I LOVE these covers, while I was reading them not a single day went by where someone didn't stop to ask me what I was reading because of the eye melting graphics. And I would proudly say "oh this? this is just the craziest story about a Russian physics student in post nuclear London and war has just broken out on the streets and ...........oh sorry I forgot you were there, go away I'm reading"
I would like to add that although I think these covers are the bees nuts I kind of hate the actual book titles, they're all a little vague and sort of cheesy sounding, which is probably why they've been relegated to the side and the publishers have just let the graphics do the selling. Smart move Orbit. Give yourselves a sweetie.
The Blurbington
Petrovitch likes being anonymous in the huge crowded city of the London Metrozone. He keeps his head down and spends his days battling nothing more life threatening then mathematical equations at the University, carefully never drawing attention to himself or his past. Unfortunately on the same day he witnesses a kidnapping, his altruistic side decides to act and he leaps to the rescue of one Sonja Oshicora. The only child of of a Japanese crime king pin who is now in Petrovitch's debt, much to the rival gangs' displeasure. Now Petrovitch needs to find a way of regaining his anonymity in a city filled with people looking to either kill or save him, all the while trying to figure out who the New Machine Jihad is and how they have managed to take complete control of the Metrozone and all it's inhabitants. Help rides along in the form of the apathetic Police Detective Harry Chain and Madeleine, a Catholic nun trained by the Order of Joan as a very effective killing machine.
The Pizdets
I will warn you now, these books are relentless, non-stop action. Each only takes place over the course of a few days but Morden packs so much in to each you barely get any time to pause. Petrovich certainly doesn't, from the second he grabs Sonja Oshicora's hand in Equations of Life till the final page in book three he is subjected to every type of injury, pain and hurt imaginable. And he just carries on through it all with a single mindedness thats really quite endearing. Even though he's hardly a good guy (at one point he shoots a street kid in the foot, there's logic to it but it's not the behavior of your average hero) I found myself completely on his side throughout the whole three books. He's smart, in a way a
lot of characters aren't these days, he figures out solutions and enemies way before I did and better then that, his solutions to are almost always exactly the right ones.
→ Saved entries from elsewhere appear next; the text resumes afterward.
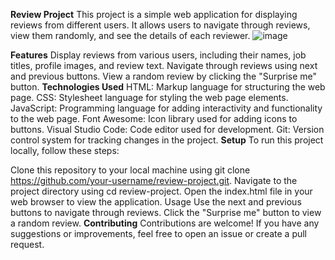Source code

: 

**Review Project**
This project is a simple web application for displaying reviews from different users. It allows users to navigate through reviews, view them randomly, and see the details of each reviewer.
![image](https://github.com/PoojaGadara/Review-Javascript-Project-/assets/100752133/0bc8f62a-ab56-4b71-b8ad-fd38e0b8f0f7)

**Features**
Display reviews from various users, including their names, job titles, profile images, and review text.
Navigate through reviews using next and previous buttons.
View a random review by clicking the "Surprise me" button.
**Technologies Used**
HTML: Markup language for structuring the web page.
CSS: Stylesheet language for styling the web page elements.
JavaScript: Programming language for adding interactivity and functionality to the web page.
Font Awesome: Icon library used for adding icons to buttons.
Visual Studio Code: Code editor used for development.
Git: Version control system for tracking changes in the project.
**Setup**
To run this project locally, follow these steps:

Clone this repository to your local machine using git clone https://github.com/your-username/review-project.git.
Navigate to the project directory using cd review-project.
Open the index.html file in your web browser to view the application.
Usage
Use the next and previous buttons to navigate through reviews.
Click the "Surprise me" button to view a random review.
**Contributing**
Contributions are welcome! If you have any suggestions or improvements, feel free to open an issue or create a pull request.
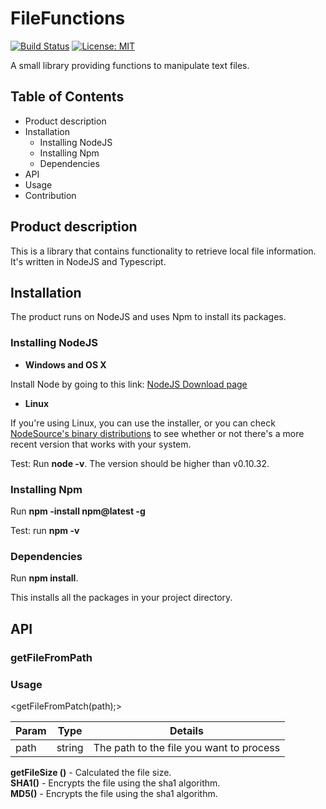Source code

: # FileFunctions
[![Build Status](https://travis-ci.org/HansvandenPol/FileFunctions.svg?branch=addTravis)](https://travis-ci.org/HansvandenPol/FileFunctions) [![License: MIT](https://img.shields.io/badge/License-MIT-blue.svg)](https://opensource.org/licenses/MIT)

A small library providing functions to manipulate text files.

## Table of Contents
* Product description
* Installation
  * Installing NodeJS
  * Installing Npm
  * Dependencies
* API
* Usage
* Contribution

## Product description
This is a library that contains functionality to retrieve local file information. It's written in NodeJS and Typescript.

## Installation
The product runs on NodeJS and uses Npm to install its packages.

### Installing NodeJS

* **Windows and OS X**

Install Node by going to this link: [NodeJS Download page](https://nodejs.org/en/download/)

* **Linux**

If you're using Linux, you can use the installer, or you can check [NodeSource's binary distributions](https://github.com/nodesource/distributions) to see whether or not there's a more recent version that works with your system.

Test: Run **node -v**. The version should be higher than v0.10.32.

### Installing Npm
Run **npm -install npm@latest -g**

Test: run **npm -v**

### Dependencies
Run **npm install**. 

This installs all the packages in your project directory.

## API

### getFileFromPath

### Usage
<getFileFromPatch(path);>

Param | Type| Details
----- | --- | -------
path | string | The path to the file you want to process


**getFileSize ()** - Calculated the file size.</br>
**SHA1()** - Encrypts the file using the sha1 algorithm.</br>
**MD5()** - Encrypts the file using the sha1 algorithm.
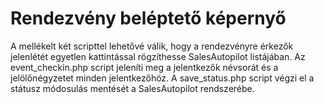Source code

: # Rendezvény beléptető képernyő

A mellékelt két scripttel lehetővé válik, hogy a rendezvényre érkezők jelenlétét egyetlen kattintással rögzíthesse SalesAutopilot listájában.
Az event_checkin.php script jeleníti meg a jelentkezők névsorát és a jelölőnégyzetet minden jelentkezőhöz.
A save_status.php script végzi el a státusz módosulás mentését a SalesAutopilot rendszerébe.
"'Why didn't the bastard ment tell me this in the hospital?'
Petrovitch bent down to scoop up the crumpled form, and laboriously started to flatten out the creases over his knee.
'I'm sure he had his reasons. By the way, this is church. I'd appreciate you not swearing in it.'
Petrovitch considered his options. If the priest didn't hold to turning the other cheek, hitting him might end badly. But just skulking off didn't strike him as being appropriate either. 'Past' zakroi, podonok.'
Though the words were incomprehensible, his sentiment was resonant in his delivery. Father John's face grew hard, and he took a step forward. 'Get out.'"

If you're looking for something clever, fast paced and exhilarating then you can't do much better than these three books. In Communist Russia book reads you.
2 comments:
I haven't heard of this series before but I do love the covers. They are attention grabbers for sure. I would start to feel self-conscious reading them in public if you got that many comments on them from random strangers.
@Holly
oh I take any chance I can get to foist a book recommendation on people!